» WHAT NEEDS TO BE DONE:
Go to the line below that has "neck: (1046, 856)", print it and each line after it exactly, and stop after the line that has "left knee: (353, 258)"; leave out pictures.

----------

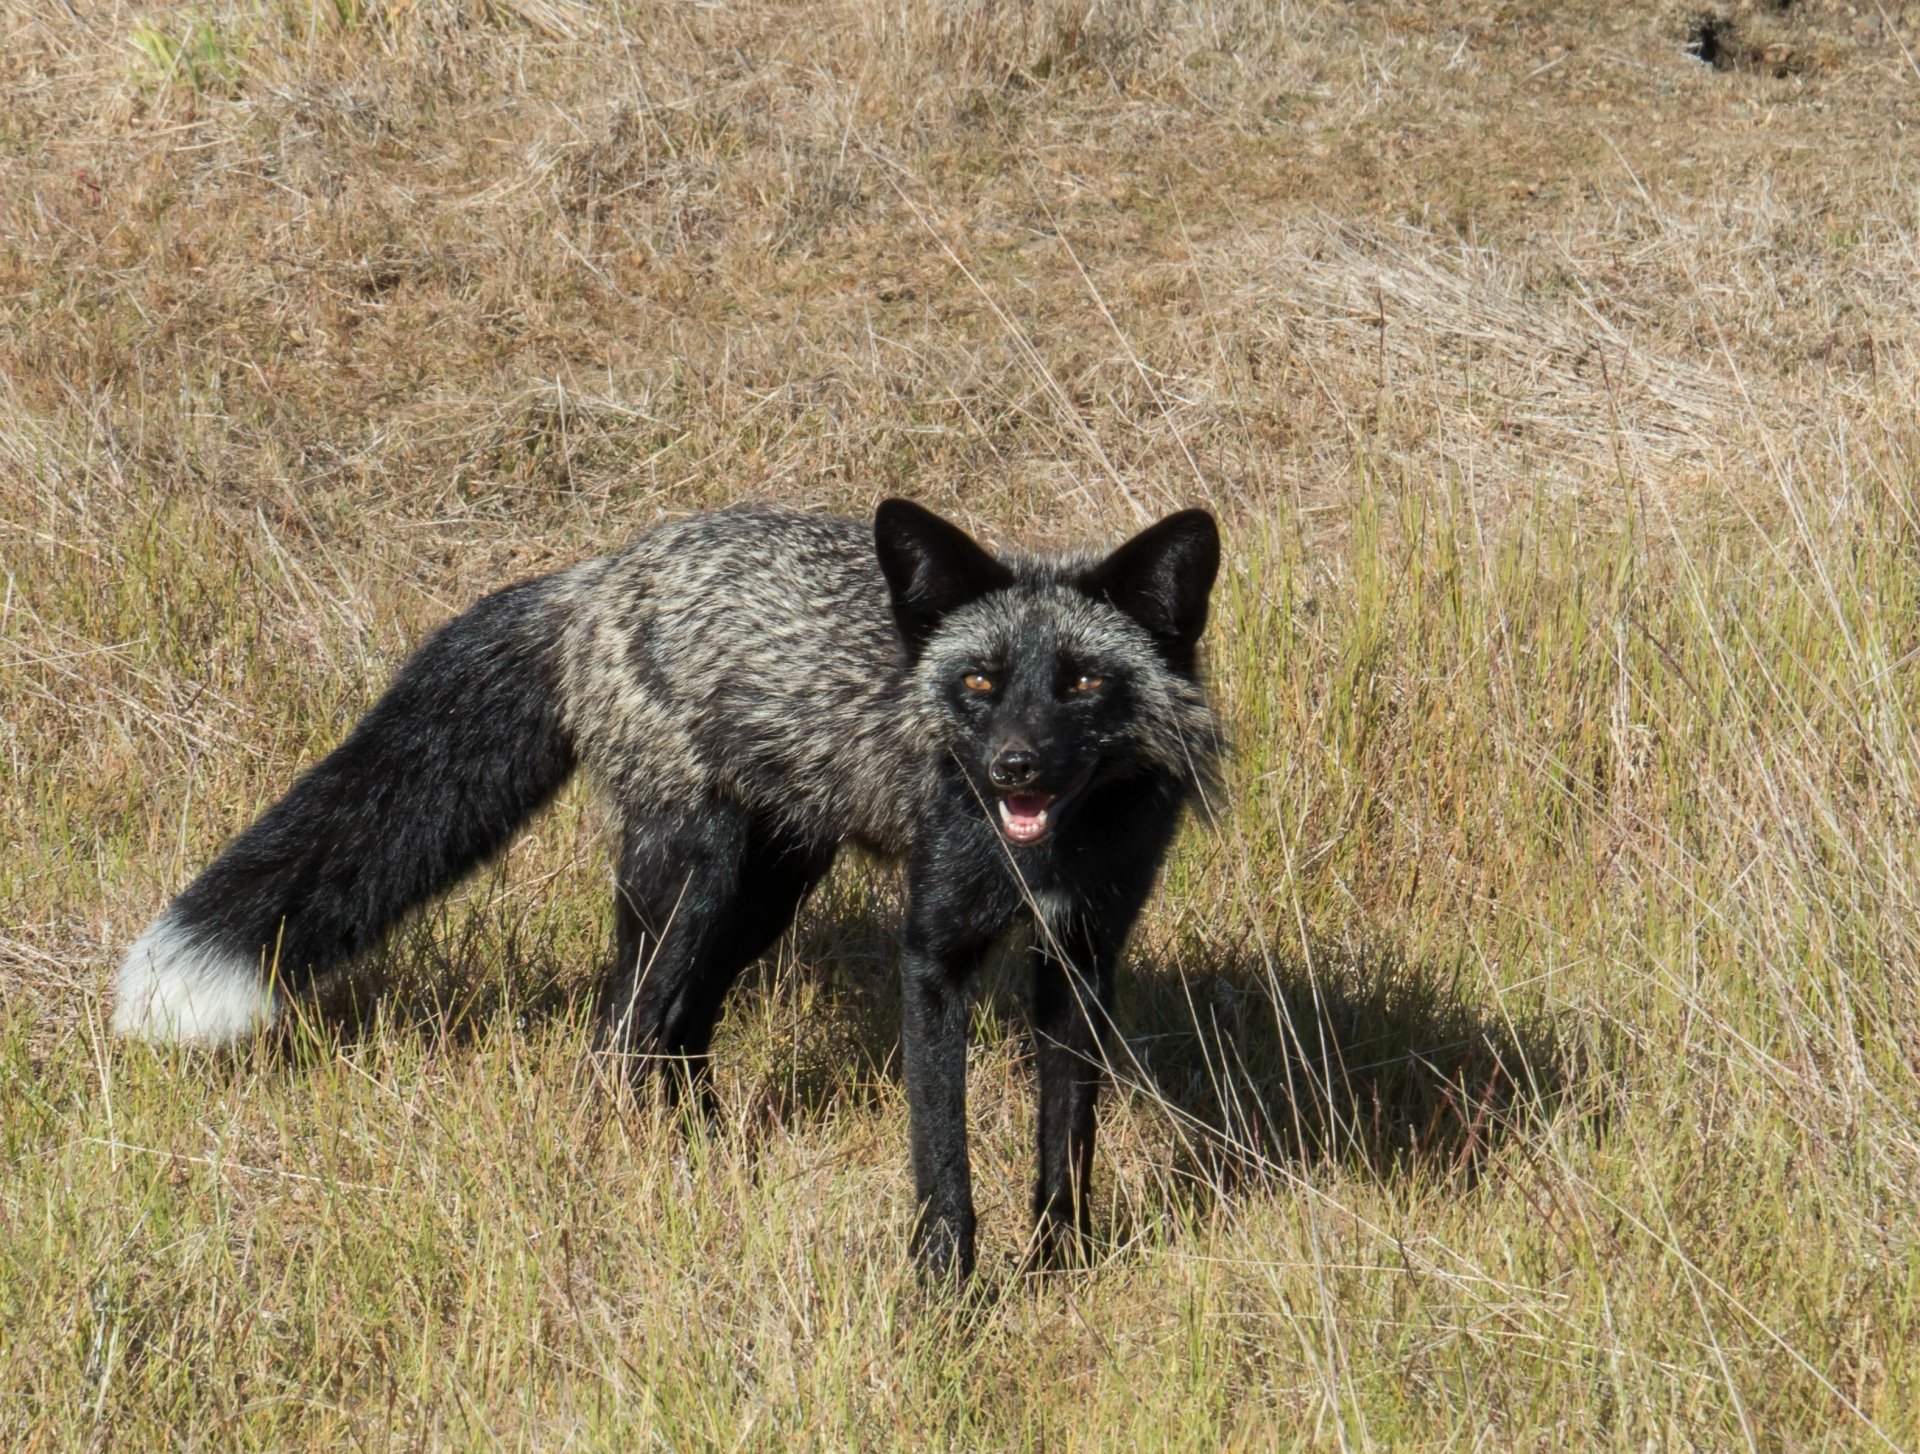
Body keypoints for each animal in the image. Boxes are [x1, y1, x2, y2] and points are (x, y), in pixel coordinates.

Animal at [113, 499, 1221, 1277]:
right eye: (979, 684)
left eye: (1084, 682)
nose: (1013, 767)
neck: (1046, 856)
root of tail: (594, 577)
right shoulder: (933, 951)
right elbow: (941, 1158)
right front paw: (945, 1295)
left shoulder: (1081, 957)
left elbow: (1065, 1141)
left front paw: (1060, 1270)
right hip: (693, 880)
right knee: (620, 1038)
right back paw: (634, 1176)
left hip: (762, 892)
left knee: (677, 1034)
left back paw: (714, 1160)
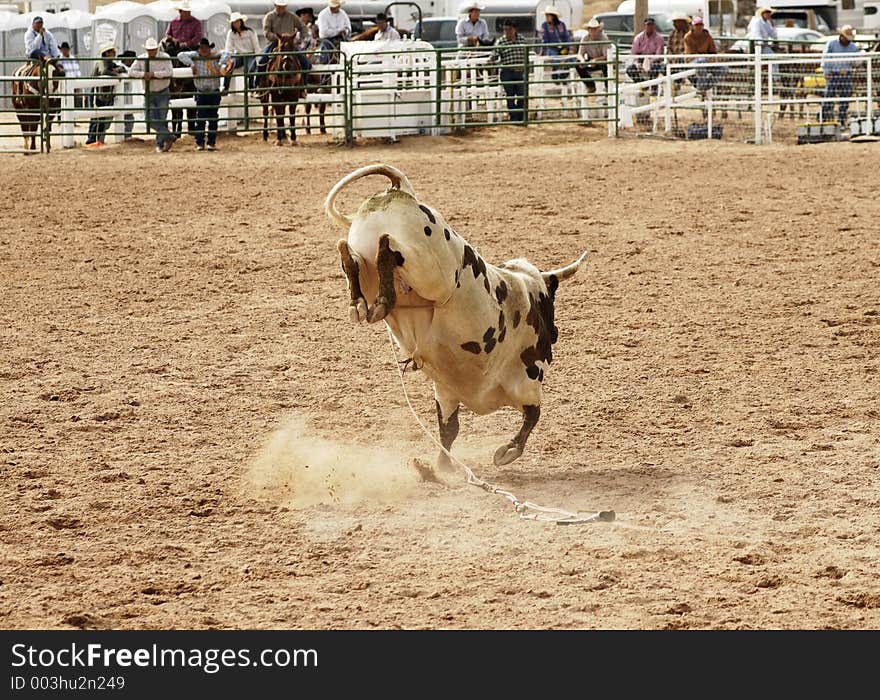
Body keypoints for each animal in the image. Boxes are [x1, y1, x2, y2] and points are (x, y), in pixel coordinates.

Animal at [326, 164, 588, 468]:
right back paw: (382, 289)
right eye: (551, 306)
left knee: (353, 258)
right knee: (390, 252)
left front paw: (440, 468)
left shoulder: (446, 392)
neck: (524, 290)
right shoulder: (529, 380)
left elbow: (449, 429)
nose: (554, 334)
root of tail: (401, 190)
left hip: (373, 265)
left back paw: (362, 299)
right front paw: (506, 452)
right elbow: (533, 415)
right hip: (428, 271)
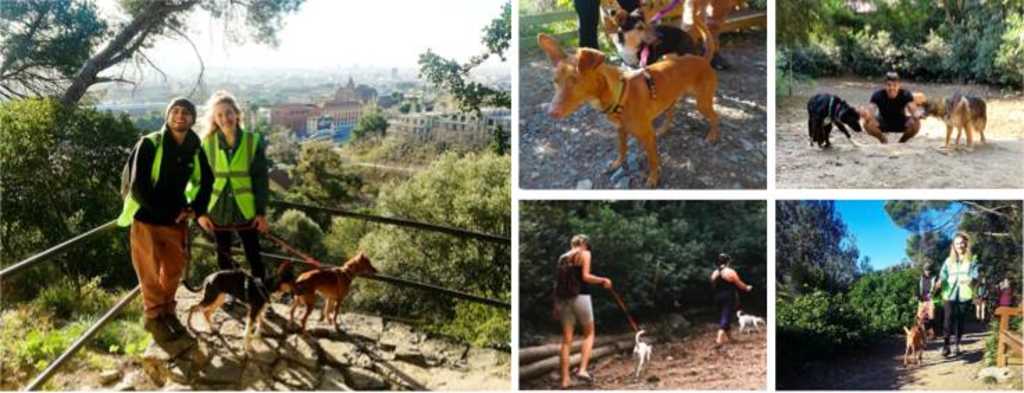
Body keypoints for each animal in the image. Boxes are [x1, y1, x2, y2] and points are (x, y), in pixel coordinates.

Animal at [536, 22, 720, 187]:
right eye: (555, 81)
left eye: (575, 81)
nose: (551, 112)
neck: (619, 94)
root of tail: (702, 59)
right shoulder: (620, 130)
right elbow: (622, 150)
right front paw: (617, 164)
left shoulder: (647, 136)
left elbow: (653, 160)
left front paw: (653, 179)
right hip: (670, 99)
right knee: (670, 114)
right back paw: (663, 129)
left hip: (702, 103)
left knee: (714, 116)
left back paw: (712, 136)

----------

» PROBLEM SOLUTION:
neck: (1046, 856)
root of tail: (594, 577)
right shoulder: (933, 951)
right elbow: (941, 1158)
right front paw: (945, 1295)
left shoulder: (1081, 957)
left elbow: (1065, 1141)
left front paw: (1060, 1270)
right hip: (693, 880)
right knee: (620, 1038)
right back paw: (634, 1176)
left hip: (762, 892)
left knee: (677, 1034)
left back paw: (714, 1160)
Body keypoints for each animal in the image. Boxes are [x1, y1, x2, y2] and points are (x, y), in pixel coordinates.

Animal at [326, 164, 588, 468]:
right back paw: (382, 289)
right eye: (551, 306)
left knee: (353, 258)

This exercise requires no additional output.